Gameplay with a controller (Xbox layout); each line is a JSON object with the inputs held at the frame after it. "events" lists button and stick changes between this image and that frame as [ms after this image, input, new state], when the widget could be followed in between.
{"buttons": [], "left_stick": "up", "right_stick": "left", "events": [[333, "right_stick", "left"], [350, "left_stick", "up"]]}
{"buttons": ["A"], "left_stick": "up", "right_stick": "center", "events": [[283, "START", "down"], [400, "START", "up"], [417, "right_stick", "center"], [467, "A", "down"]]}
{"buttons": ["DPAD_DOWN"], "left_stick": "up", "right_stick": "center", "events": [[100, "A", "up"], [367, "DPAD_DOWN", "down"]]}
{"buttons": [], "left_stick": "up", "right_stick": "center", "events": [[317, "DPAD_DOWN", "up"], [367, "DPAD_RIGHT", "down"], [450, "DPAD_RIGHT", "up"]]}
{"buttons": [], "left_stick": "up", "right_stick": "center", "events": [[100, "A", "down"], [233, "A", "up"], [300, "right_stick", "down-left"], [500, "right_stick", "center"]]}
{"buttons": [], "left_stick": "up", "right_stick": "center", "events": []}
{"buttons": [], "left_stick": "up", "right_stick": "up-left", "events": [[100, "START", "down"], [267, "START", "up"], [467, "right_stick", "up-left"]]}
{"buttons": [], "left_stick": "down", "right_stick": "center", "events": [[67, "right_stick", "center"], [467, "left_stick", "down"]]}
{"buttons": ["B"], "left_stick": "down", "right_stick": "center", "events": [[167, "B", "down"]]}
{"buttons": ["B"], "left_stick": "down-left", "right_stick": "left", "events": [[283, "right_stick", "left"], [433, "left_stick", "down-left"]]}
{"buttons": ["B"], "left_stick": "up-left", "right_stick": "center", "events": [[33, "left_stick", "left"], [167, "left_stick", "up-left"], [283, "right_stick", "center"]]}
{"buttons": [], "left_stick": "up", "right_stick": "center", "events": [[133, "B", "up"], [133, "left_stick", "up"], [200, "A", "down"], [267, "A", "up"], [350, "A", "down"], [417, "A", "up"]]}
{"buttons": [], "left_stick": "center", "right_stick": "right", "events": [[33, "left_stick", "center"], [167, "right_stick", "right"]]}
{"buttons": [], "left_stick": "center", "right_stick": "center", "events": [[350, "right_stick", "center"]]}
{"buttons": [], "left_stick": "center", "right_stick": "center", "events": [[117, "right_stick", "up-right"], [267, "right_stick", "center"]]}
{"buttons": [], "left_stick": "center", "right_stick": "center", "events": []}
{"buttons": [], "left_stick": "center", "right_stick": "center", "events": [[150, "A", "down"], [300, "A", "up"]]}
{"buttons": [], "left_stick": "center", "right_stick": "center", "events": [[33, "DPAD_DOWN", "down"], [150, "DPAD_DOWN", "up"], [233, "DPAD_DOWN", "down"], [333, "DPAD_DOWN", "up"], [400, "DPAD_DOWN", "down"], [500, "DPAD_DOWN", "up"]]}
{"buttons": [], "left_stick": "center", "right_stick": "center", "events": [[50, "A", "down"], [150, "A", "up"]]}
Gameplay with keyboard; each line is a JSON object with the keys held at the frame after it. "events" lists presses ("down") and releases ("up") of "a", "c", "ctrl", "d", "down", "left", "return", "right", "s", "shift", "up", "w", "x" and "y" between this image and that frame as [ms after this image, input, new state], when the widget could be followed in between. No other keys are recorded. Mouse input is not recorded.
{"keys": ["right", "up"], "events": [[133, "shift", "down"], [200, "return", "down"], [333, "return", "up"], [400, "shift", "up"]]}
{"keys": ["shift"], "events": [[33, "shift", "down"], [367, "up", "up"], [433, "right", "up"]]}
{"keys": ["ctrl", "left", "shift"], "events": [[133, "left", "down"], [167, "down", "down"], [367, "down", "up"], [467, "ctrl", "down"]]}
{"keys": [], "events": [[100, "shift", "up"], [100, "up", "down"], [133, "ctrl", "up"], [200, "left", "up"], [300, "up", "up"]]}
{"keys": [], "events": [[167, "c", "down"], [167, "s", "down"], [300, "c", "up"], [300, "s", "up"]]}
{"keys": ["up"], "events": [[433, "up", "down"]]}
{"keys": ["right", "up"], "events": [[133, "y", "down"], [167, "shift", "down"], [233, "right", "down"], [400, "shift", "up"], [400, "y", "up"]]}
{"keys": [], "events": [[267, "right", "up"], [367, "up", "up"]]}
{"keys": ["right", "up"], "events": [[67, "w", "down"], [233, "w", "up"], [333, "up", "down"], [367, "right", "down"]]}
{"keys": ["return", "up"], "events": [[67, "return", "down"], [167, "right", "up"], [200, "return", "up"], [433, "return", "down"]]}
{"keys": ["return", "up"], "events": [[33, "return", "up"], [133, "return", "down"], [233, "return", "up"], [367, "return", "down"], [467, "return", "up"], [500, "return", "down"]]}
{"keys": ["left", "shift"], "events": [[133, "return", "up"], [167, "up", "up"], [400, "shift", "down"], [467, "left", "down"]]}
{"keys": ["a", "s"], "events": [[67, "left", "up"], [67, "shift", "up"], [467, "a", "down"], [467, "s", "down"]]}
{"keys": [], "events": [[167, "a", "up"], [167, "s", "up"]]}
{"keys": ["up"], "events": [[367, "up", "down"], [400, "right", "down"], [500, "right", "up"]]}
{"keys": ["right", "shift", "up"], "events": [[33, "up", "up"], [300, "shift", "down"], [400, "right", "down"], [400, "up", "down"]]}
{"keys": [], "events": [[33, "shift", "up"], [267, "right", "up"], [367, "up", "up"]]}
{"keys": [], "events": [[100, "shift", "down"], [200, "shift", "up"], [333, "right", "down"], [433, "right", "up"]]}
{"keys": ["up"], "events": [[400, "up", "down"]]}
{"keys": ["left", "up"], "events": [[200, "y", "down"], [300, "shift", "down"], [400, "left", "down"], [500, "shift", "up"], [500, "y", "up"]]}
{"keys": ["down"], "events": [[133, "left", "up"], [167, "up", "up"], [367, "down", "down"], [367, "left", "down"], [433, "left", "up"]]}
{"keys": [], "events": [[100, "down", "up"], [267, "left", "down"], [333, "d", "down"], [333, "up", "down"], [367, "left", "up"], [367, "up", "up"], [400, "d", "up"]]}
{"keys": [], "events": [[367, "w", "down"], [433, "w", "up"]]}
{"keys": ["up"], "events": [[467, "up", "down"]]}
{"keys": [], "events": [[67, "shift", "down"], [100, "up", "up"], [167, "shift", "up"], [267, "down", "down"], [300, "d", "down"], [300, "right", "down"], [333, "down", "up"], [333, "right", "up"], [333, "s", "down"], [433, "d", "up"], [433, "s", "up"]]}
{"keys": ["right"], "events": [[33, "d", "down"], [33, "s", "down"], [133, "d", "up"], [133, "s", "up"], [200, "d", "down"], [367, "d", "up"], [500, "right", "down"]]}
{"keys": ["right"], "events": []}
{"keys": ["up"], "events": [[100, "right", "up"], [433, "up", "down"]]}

◇ ◇ ◇ ◇ ◇

The problem
Copy the data word for word.

Solution to the exercise
Gameplay with a controller (Xbox layout); each line is a JSON object with the inputs held at the frame after it. "events" lists button and stick changes between this image and that frame as [ms after this image, input, new state], when the widget could be followed in between.
{"buttons": [], "left_stick": "up", "right_stick": "left", "events": [[333, "right_stick", "left"], [350, "left_stick", "up"]]}
{"buttons": ["A"], "left_stick": "up", "right_stick": "center", "events": [[283, "START", "down"], [400, "START", "up"], [417, "right_stick", "center"], [467, "A", "down"]]}
{"buttons": ["DPAD_DOWN"], "left_stick": "up", "right_stick": "center", "events": [[100, "A", "up"], [367, "DPAD_DOWN", "down"]]}
{"buttons": [], "left_stick": "up", "right_stick": "center", "events": [[317, "DPAD_DOWN", "up"], [367, "DPAD_RIGHT", "down"], [450, "DPAD_RIGHT", "up"]]}
{"buttons": [], "left_stick": "up", "right_stick": "center", "events": [[100, "A", "down"], [233, "A", "up"], [300, "right_stick", "down-left"], [500, "right_stick", "center"]]}
{"buttons": [], "left_stick": "up", "right_stick": "center", "events": []}
{"buttons": [], "left_stick": "up", "right_stick": "up-left", "events": [[100, "START", "down"], [267, "START", "up"], [467, "right_stick", "up-left"]]}
{"buttons": [], "left_stick": "down", "right_stick": "center", "events": [[67, "right_stick", "center"], [467, "left_stick", "down"]]}
{"buttons": ["B"], "left_stick": "down", "right_stick": "center", "events": [[167, "B", "down"]]}
{"buttons": ["B"], "left_stick": "down-left", "right_stick": "left", "events": [[283, "right_stick", "left"], [433, "left_stick", "down-left"]]}
{"buttons": ["B"], "left_stick": "up-left", "right_stick": "center", "events": [[33, "left_stick", "left"], [167, "left_stick", "up-left"], [283, "right_stick", "center"]]}
{"buttons": [], "left_stick": "up", "right_stick": "center", "events": [[133, "B", "up"], [133, "left_stick", "up"], [200, "A", "down"], [267, "A", "up"], [350, "A", "down"], [417, "A", "up"]]}
{"buttons": [], "left_stick": "center", "right_stick": "right", "events": [[33, "left_stick", "center"], [167, "right_stick", "right"]]}
{"buttons": [], "left_stick": "center", "right_stick": "center", "events": [[350, "right_stick", "center"]]}
{"buttons": [], "left_stick": "center", "right_stick": "center", "events": [[117, "right_stick", "up-right"], [267, "right_stick", "center"]]}
{"buttons": [], "left_stick": "center", "right_stick": "center", "events": []}
{"buttons": [], "left_stick": "center", "right_stick": "center", "events": [[150, "A", "down"], [300, "A", "up"]]}
{"buttons": [], "left_stick": "center", "right_stick": "center", "events": [[33, "DPAD_DOWN", "down"], [150, "DPAD_DOWN", "up"], [233, "DPAD_DOWN", "down"], [333, "DPAD_DOWN", "up"], [400, "DPAD_DOWN", "down"], [500, "DPAD_DOWN", "up"]]}
{"buttons": [], "left_stick": "center", "right_stick": "center", "events": [[50, "A", "down"], [150, "A", "up"]]}
Gameplay with keyboard; each line is a JSON object with the keys held at the frame after it. "events" lists presses ("down") and releases ("up") of "a", "c", "ctrl", "d", "down", "left", "return", "right", "s", "shift", "up", "w", "x" and "y" between this image and that frame as [ms after this image, input, new state], when the widget could be followed in between. No other keys are recorded. Mouse input is not recorded.
{"keys": ["right", "up"], "events": [[133, "shift", "down"], [200, "return", "down"], [333, "return", "up"], [400, "shift", "up"]]}
{"keys": ["shift"], "events": [[33, "shift", "down"], [367, "up", "up"], [433, "right", "up"]]}
{"keys": ["ctrl", "left", "shift"], "events": [[133, "left", "down"], [167, "down", "down"], [367, "down", "up"], [467, "ctrl", "down"]]}
{"keys": [], "events": [[100, "shift", "up"], [100, "up", "down"], [133, "ctrl", "up"], [200, "left", "up"], [300, "up", "up"]]}
{"keys": [], "events": [[167, "c", "down"], [167, "s", "down"], [300, "c", "up"], [300, "s", "up"]]}
{"keys": ["up"], "events": [[433, "up", "down"]]}
{"keys": ["right", "up"], "events": [[133, "y", "down"], [167, "shift", "down"], [233, "right", "down"], [400, "shift", "up"], [400, "y", "up"]]}
{"keys": [], "events": [[267, "right", "up"], [367, "up", "up"]]}
{"keys": ["right", "up"], "events": [[67, "w", "down"], [233, "w", "up"], [333, "up", "down"], [367, "right", "down"]]}
{"keys": ["return", "up"], "events": [[67, "return", "down"], [167, "right", "up"], [200, "return", "up"], [433, "return", "down"]]}
{"keys": ["return", "up"], "events": [[33, "return", "up"], [133, "return", "down"], [233, "return", "up"], [367, "return", "down"], [467, "return", "up"], [500, "return", "down"]]}
{"keys": ["left", "shift"], "events": [[133, "return", "up"], [167, "up", "up"], [400, "shift", "down"], [467, "left", "down"]]}
{"keys": ["a", "s"], "events": [[67, "left", "up"], [67, "shift", "up"], [467, "a", "down"], [467, "s", "down"]]}
{"keys": [], "events": [[167, "a", "up"], [167, "s", "up"]]}
{"keys": ["up"], "events": [[367, "up", "down"], [400, "right", "down"], [500, "right", "up"]]}
{"keys": ["right", "shift", "up"], "events": [[33, "up", "up"], [300, "shift", "down"], [400, "right", "down"], [400, "up", "down"]]}
{"keys": [], "events": [[33, "shift", "up"], [267, "right", "up"], [367, "up", "up"]]}
{"keys": [], "events": [[100, "shift", "down"], [200, "shift", "up"], [333, "right", "down"], [433, "right", "up"]]}
{"keys": ["up"], "events": [[400, "up", "down"]]}
{"keys": ["left", "up"], "events": [[200, "y", "down"], [300, "shift", "down"], [400, "left", "down"], [500, "shift", "up"], [500, "y", "up"]]}
{"keys": ["down"], "events": [[133, "left", "up"], [167, "up", "up"], [367, "down", "down"], [367, "left", "down"], [433, "left", "up"]]}
{"keys": [], "events": [[100, "down", "up"], [267, "left", "down"], [333, "d", "down"], [333, "up", "down"], [367, "left", "up"], [367, "up", "up"], [400, "d", "up"]]}
{"keys": [], "events": [[367, "w", "down"], [433, "w", "up"]]}
{"keys": ["up"], "events": [[467, "up", "down"]]}
{"keys": [], "events": [[67, "shift", "down"], [100, "up", "up"], [167, "shift", "up"], [267, "down", "down"], [300, "d", "down"], [300, "right", "down"], [333, "down", "up"], [333, "right", "up"], [333, "s", "down"], [433, "d", "up"], [433, "s", "up"]]}
{"keys": ["right"], "events": [[33, "d", "down"], [33, "s", "down"], [133, "d", "up"], [133, "s", "up"], [200, "d", "down"], [367, "d", "up"], [500, "right", "down"]]}
{"keys": ["right"], "events": []}
{"keys": ["up"], "events": [[100, "right", "up"], [433, "up", "down"]]}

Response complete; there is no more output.